Georgia Nixon
2018: Ms Georgia Nixon, University of Auckland, has been awarded a Cambridge Rutherford Memorial PhD Scholarships research entitled: “Classical Complexity Verification of Quantum Computations.”
The microscopic quantum world is strange and counterintuitive. Nevertheless, uniquely quantum processes can be used to accomplish communication and information processing tasks that are impossible using only the rules of the day-to-day world. Our understanding and control of the quantum world has developed rapidly over the past ten years. However, we are still in our infancy in implementing quantum solutions for practical information processing tasks, such as secure communication through quantum cryptography and quantum algorithms.
Georgia Nixon from the University of Auckland has received a Cambridge-Rutherford Memorial PhD Scholarship to pursue a PhD investigating quantum complexity theory and its applications to quantum computing. Sitting at the intersection of computer science, physics and mathematics, quantum complexity theory examines the difficulty of problems based on models of what a computer algorithm is at a fundamental level, making full use of the laws of quantum mechanics. Ms Nixon will work with Professor Richard Jozsa, a world-leading academic in the Department of Applied Mathematics and Theoretical Physics at the University of Cambridge.

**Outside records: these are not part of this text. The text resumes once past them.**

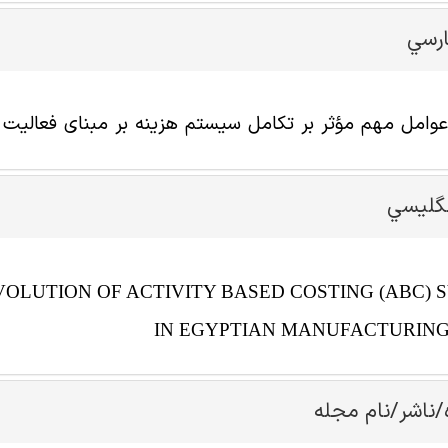
ارسي
مل مهم مؤثر بر تکامل سیستم هزینه بر مبنای فعالیت (ABC) در شرکت های تولیدی مص
نگليسي
OLUTION OF ACTIVITY BASED COSTING (ABC) 
IN EGYPTIAN MANUFACTURING
/ناشر/نام مجله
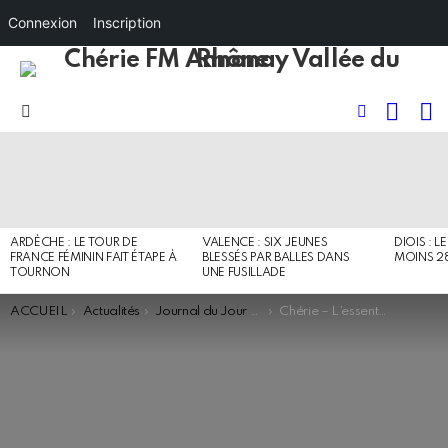
Connexion
Inscription
RECHE
I
FOLLOW
Menu
US
DERNIERS
ARTICLES
ARDÈCHE : LE TOUR DE
VALENCE : SIX JEUNES
DIOIS : L
FRANCE FÉMININ FAIT ÉTAPE À
BLESSÉS PAR BALLES DANS
MOINS 2
TOURNON
UNE FUSILLADE
You are here:
ACCUEIL
Actualités
Journal du Jour - Flash
Chérie – L’essentiel de l’actualité (94.0)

Understanding how problems are collected into groups of equivalent difficulty for a quantum computer – the so-called “complexity classes” – will help aid the development of a new era of extremely fast quantum computers. The results will help understand the capabilities and limitations of quantum computers, and how they might better simulate systems in nature, like the human brain or quantum chemistry reactions.